Principal vs Subject vs Object

• Principal: An entity that can be granted access to objetcs or can make statements affecting access control decisions
  • user identity in an OS, used when discussing security policies
• Subject: An active entity within an IT system (active party)
  • process running under a user identity, used when discussing operational system enforcing policies.
• Object: Files or resources (passive party)

Access Operations

• Access Mode
  • Observe: look at the contents of an object
  • Alter: change the contents of an object
• General Model on common access on files:
  • Read (concern: confidentiality)
  • Write (concern: integrity)
  • Execute
• Ownership (in charge of setting security policies)
  • Owner can be defined for each resource, owner controls who gets access
  • Or the security policy is a system-wide mandatory policy

[IMPORTANT] Access Control Structures

1. Access Control Matrix (ACM)

At a basic level, access rights can be defined individually for each combination of subject and object simply and object simply in the form of a table. The access control matrix is an abstract concept and not very suitable for direct implementation if the number of subjects and objects is large or if the sets of subjects and object change frequently.

2. Capabilities

There are two fundamental options for implementing an access control matrix. Access rights can be kept with the subjects or with the objects. In the first case, every subject is given a capability, an unforgeable(不可伪造的) token that specifies this subject's access rights. This capability corresponds to the subject's row in the access control matrix

Disadvantage

• It is difficult to get an overview of who has permission to access a given object
• It is difficult to revoke(撤销) a capability - either the operating system has to be given the task or users have to keep track of all the capabilities they have passed on

3. Access Control Lists (ACL)

• Less memory used
  • Stored with a file and quick to access
  • but:
    • management of individual subjects is cumbersome
    • obtaining an overview of permissions is challenging
    • tedious to set this up for every subjects and objects
  • UNIX simplifies the ACL structure: User/Group/others
  • Windows extends usual rwe with:
    • take ownership
    • change permission
    • delete

Intermediate Controls

Problems of complexity are solved by indirection. This principle can be applied to access control. Intermediate layers between users and objects are introduced to represent policies in a more manageable fasion.

Groups

Users with similar access rights are collected in groups and groups are given permissions to access objects, and are thus a mean of simplifying the definition of access control policies.

Negative Permission

an entry in an access control structure that specifies the access operations a user is not allowed to perform.

Policy Conflict

In the above image, the negative permission given to u3 contradicting the positive permission given to group g1, and thus an example of policy conflict.
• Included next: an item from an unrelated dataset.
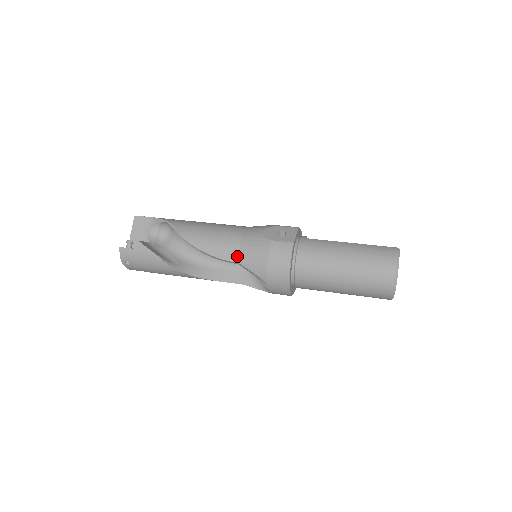
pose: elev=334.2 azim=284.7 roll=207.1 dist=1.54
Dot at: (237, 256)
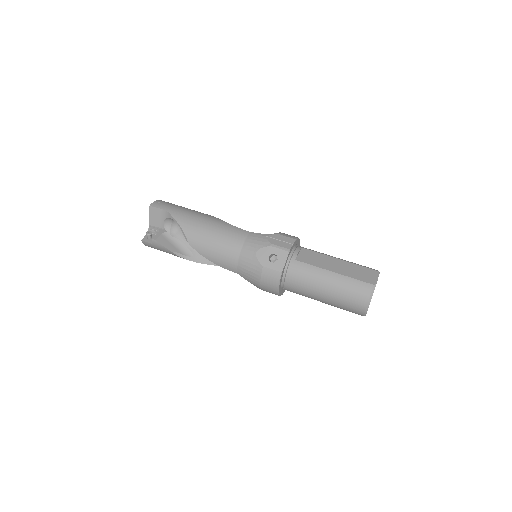
Dot at: (236, 270)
• Can be resolved by reference monitor
  • e.g., a simple and widely used algorithm is just process the first entry matching in ACL(Access Control Lists) and ignore the later entries

Privileges

Privileges

A policy could refer to the operationss a user is allowed to execute. Privilege stands for the right to execute certain operations

• Usually associating with operating system functions

Robe-based Access Control (RBAC)

Compared with ACL: Identity-based Access Control (IBAC)

• Access is based on a role, e.g. accountants should access certain financial files
  • role -> collection of application specific operations or resource access
    • Difference with group and role:
      • group are collections of users
      • roles are collections of permissions
  • RBAC focuses on users and the jobs they perform
  • Easier to scale and applicable to large networks and organizations (enterprise level)
  • Most operating systems are user/group based, so role-based access can be provided using nested groups

Protection Rings

protection rings

Protection rings are a particularly simple example of an intermediate layer of hardware-based access control for subjects and objects. Each subject (process) and each object is assigned a number, depending on its 'importance'.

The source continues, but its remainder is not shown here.